Required work :: Within the records, say how many lines include the word "dosage"; the answer should be the number and no more.

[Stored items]
>>
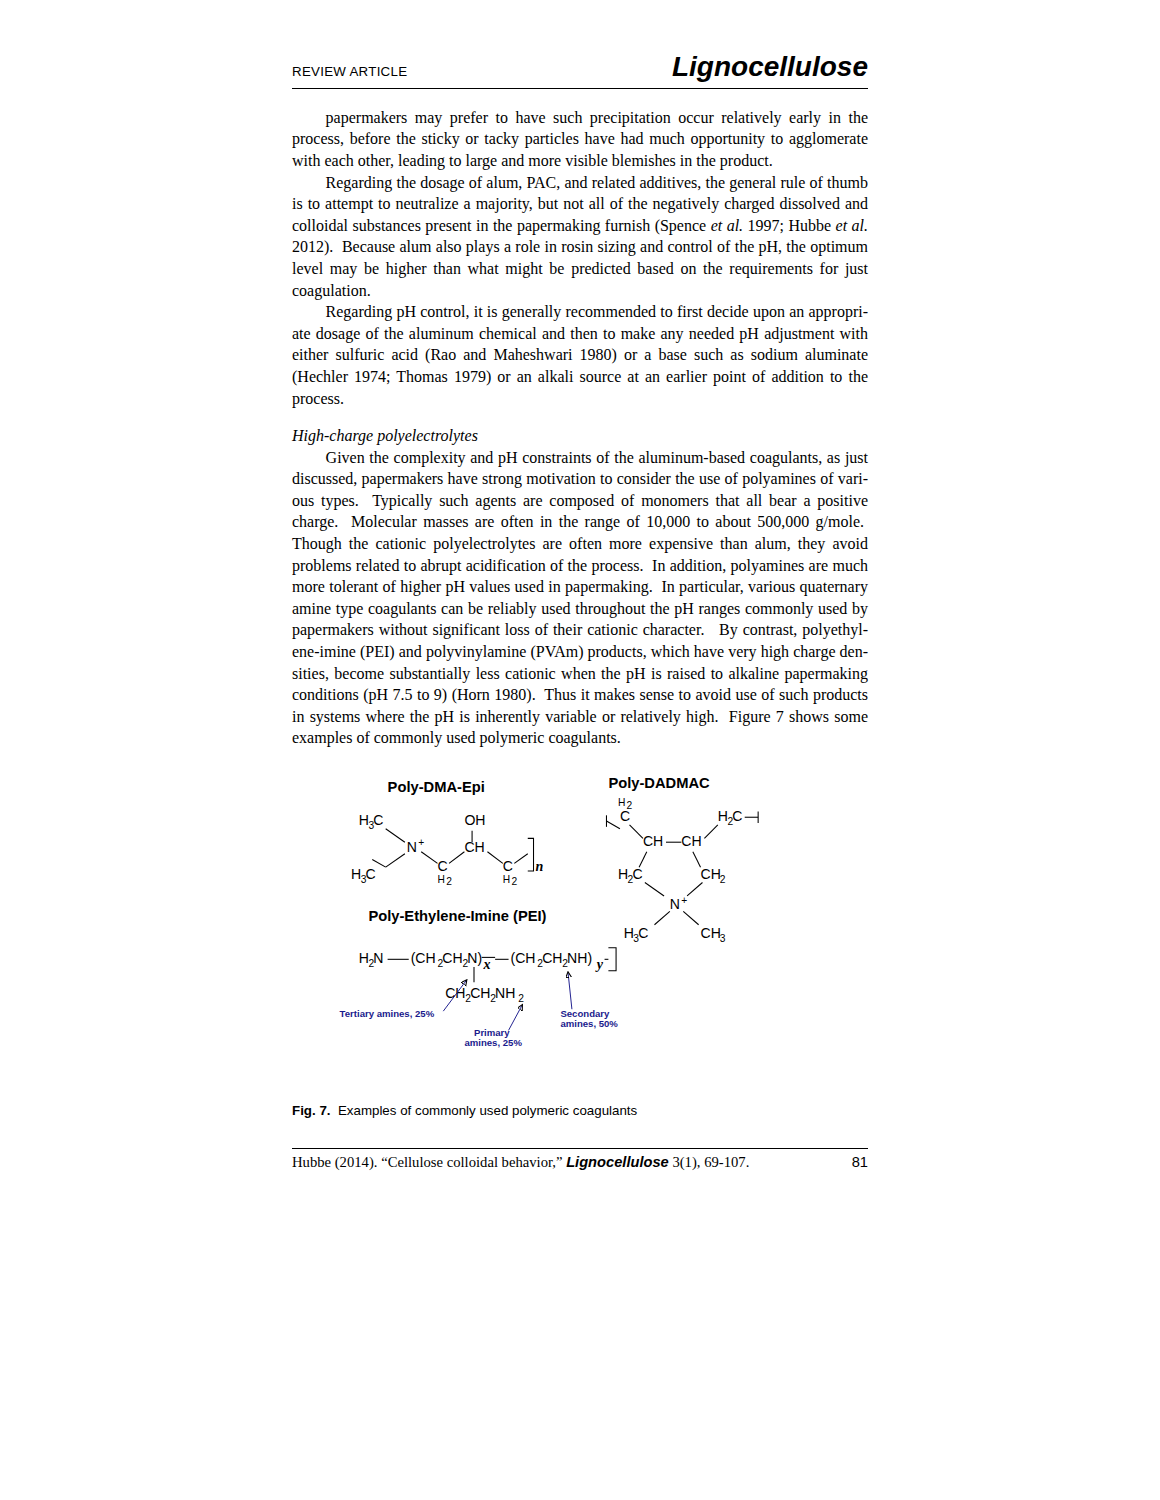REVIEW ARTICLE Lignocellulose
papermakers may prefer to have such precipitation occur relatively early in the process, before the sticky or tacky particles have had much opportunity to agglomerate with each other, leading to large and more visible blemishes in the product.
Regarding the dosage of alum, PAC, and related additives, the general rule of thumb is to attempt to neutralize a majority, but not all of the negatively charged dissolved and colloidal substances present in the papermaking furnish (Spence et al. 1997; Hubbe et al. 2012). Because alum also plays a role in rosin sizing and control of the pH, the optimum level may be higher than what might be predicted based on the requirements for just coagulation.
Regarding pH control, it is generally recommended to first decide upon an appropriate dosage of the aluminum chemical and then to make any needed pH adjustment with either sulfuric acid (Rao and Maheshwari 1980) or a base such as sodium aluminate (Hechler 1974; Thomas 1979) or an alkali source at an earlier point of addition to the process.
High-charge polyelectrolytes
Given the complexity and pH constraints of the aluminum-based coagulants, as just discussed, papermakers have strong motivation to consider the use of polyamines of various types. Typically such agents are composed of monomers that all bear a positive charge. Molecular masses are often in the range of 10,000 to about 500,000 g/mole. Though the cationic polyelectrolytes are often more expensive than alum, they avoid problems related to abrupt acidification of the process. In addition, polyamines are much more tolerant of higher pH values used in papermaking. In particular, various quaternary amine type coagulants can be reliably used throughout the pH ranges commonly used by papermakers without significant loss of their cationic character. By contrast, polyethylene-imine (PEI) and polyvinylamine (PVAm) products, which have very high charge densities, become substantially less cationic when the pH is raised to alkaline papermaking conditions (pH 7.5 to 9) (Horn 1980). Thus it makes sense to avoid use of such products in systems where the pH is inherently variable or relatively high. Figure 7 shows some examples of commonly used polymeric coagulants.
Poly-DMA-Epi Poly-DADMAC H 3 C N + H 3 C C H 2 CH OH C H 2 n H 2 C CH CH H 2 C H 2 C CH 2 N + H 3 C CH 3 Poly-Ethylene-Imine (PEI) H 2 N (CH 2 CH 2 N) x (CH 2 CH 2 NH) y CH 2 CH 2 NH 2 Tertiary amines, 25% Secondary amines, 50% Primary amines, 25%
Fig. 7. Examples of commonly used polymeric coagulants
Hubbe (2014). “Cellulose colloidal behavior,” Lignocellulose 3(1), 69-107. 81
<<
Result of this exercise :: 2